## Brief
Your output should be the line with "Identify the document" and all following lines of the data below, through the end, repeated exactly.

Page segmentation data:

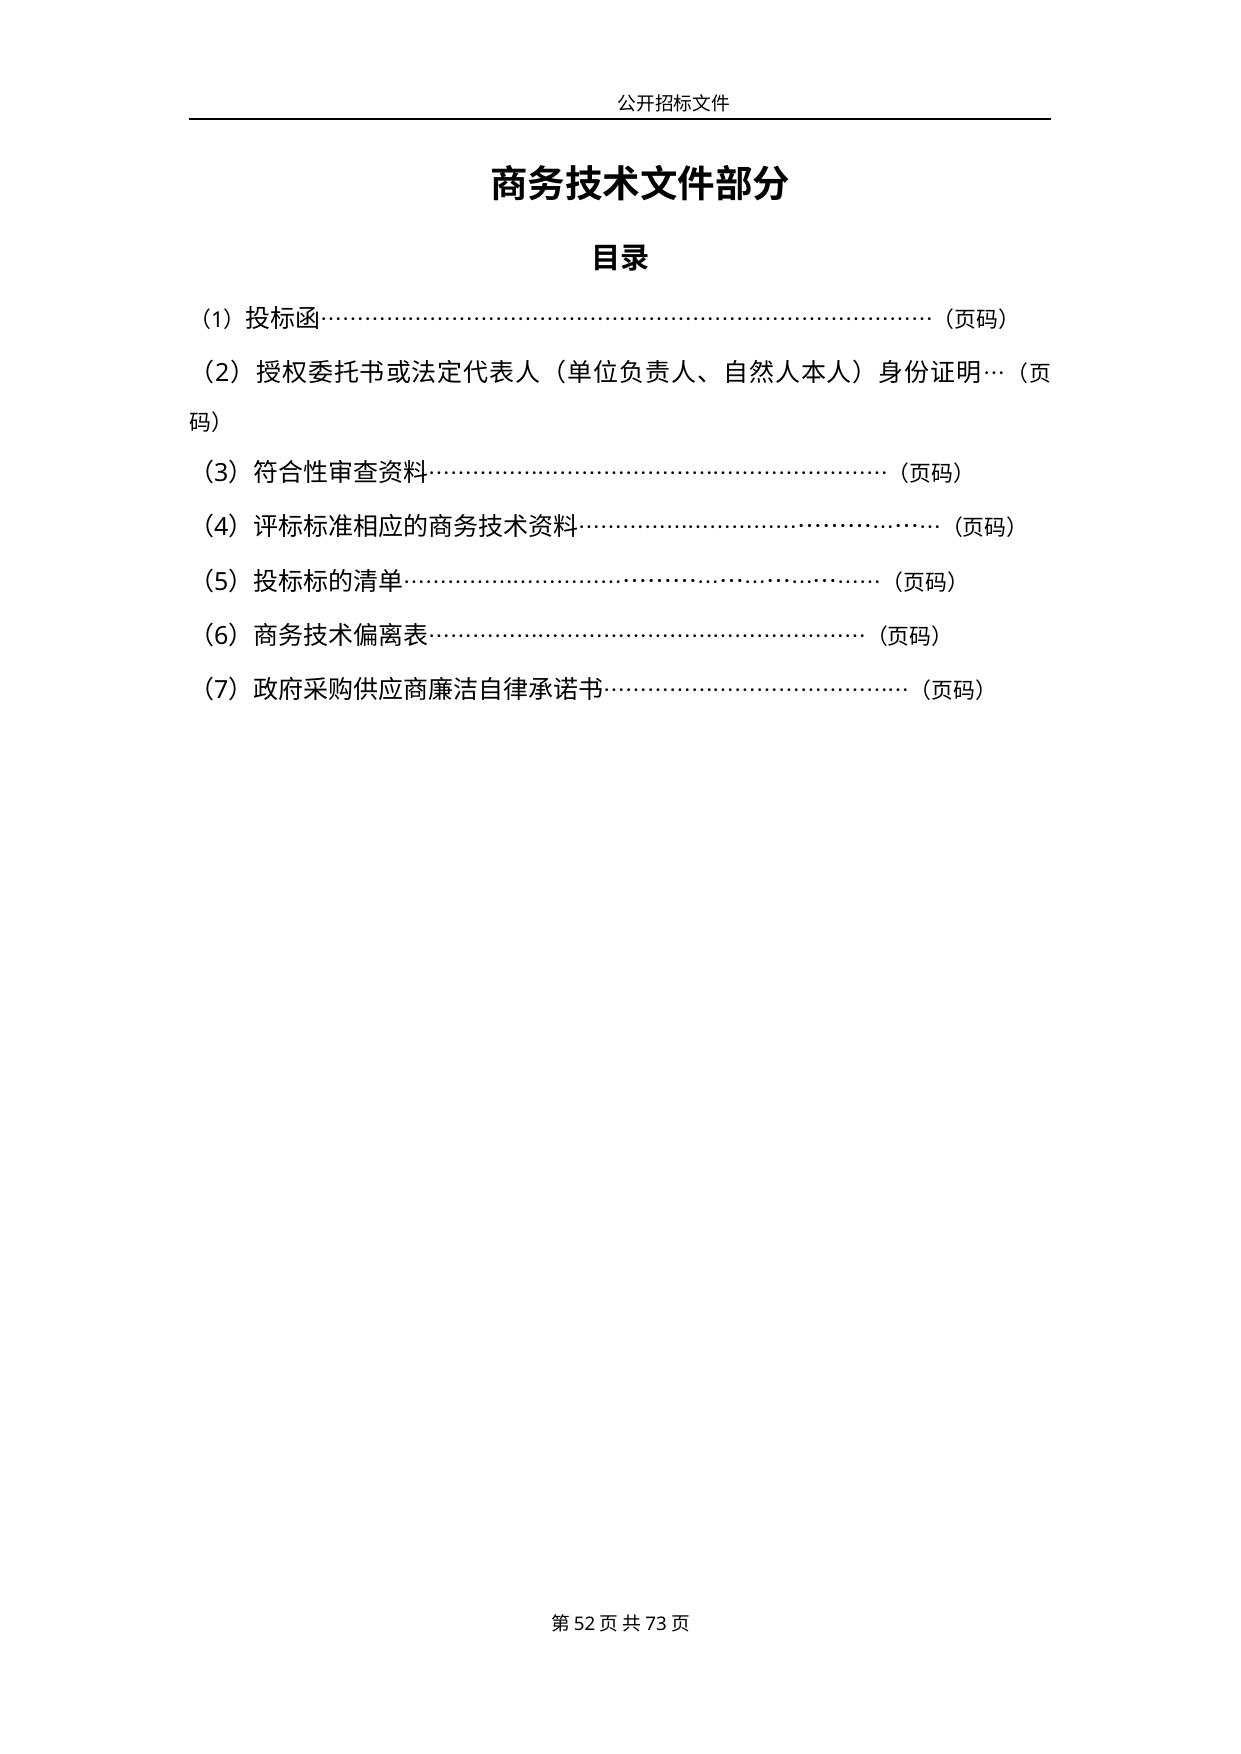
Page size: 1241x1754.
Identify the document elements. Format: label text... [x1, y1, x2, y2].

text 商务技术文件部分 [189, 153, 1007, 208]
text （4）评标标准相应的商务技术资料…………………………………………（页码） [189, 507, 1051, 543]
text 目录 [189, 235, 1051, 277]
text （3）符合性审查资料………………………………………………………（页码） [189, 452, 1051, 488]
text （7）政府采购供应商廉洁自律承诺书……………………………………（页码） [189, 670, 1051, 706]
list （2）授权委托书或法定代表人（单位负责人、自然人本人）身份证明…（页码） [189, 353, 1051, 436]
text （6）商务技术偏离表……………………………………………………（页码） [189, 615, 1051, 652]
list 投标函…………………………………………………………………………（页码） [189, 298, 1051, 334]
text （5）投标标的清单………………………………………………………（页码） [189, 561, 1051, 597]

## Written answer
Identify the document elements. Format: label text... [x1, y1, x2, y2].

text 商务技术文件部分 [189, 153, 1007, 208]
text （4）评标标准相应的商务技术资料…………………………………………（页码） [189, 507, 1051, 543]
text 目录 [189, 235, 1051, 277]
text （3）符合性审查资料………………………………………………………（页码） [189, 452, 1051, 488]
text （7）政府采购供应商廉洁自律承诺书……………………………………（页码） [189, 670, 1051, 706]
list （2）授权委托书或法定代表人（单位负责人、自然人本人）身份证明…（页码） [189, 353, 1051, 436]
text （6）商务技术偏离表……………………………………………………（页码） [189, 615, 1051, 652]
list 投标函…………………………………………………………………………（页码） [189, 298, 1051, 334]
text （5）投标标的清单………………………………………………………（页码） [189, 561, 1051, 597]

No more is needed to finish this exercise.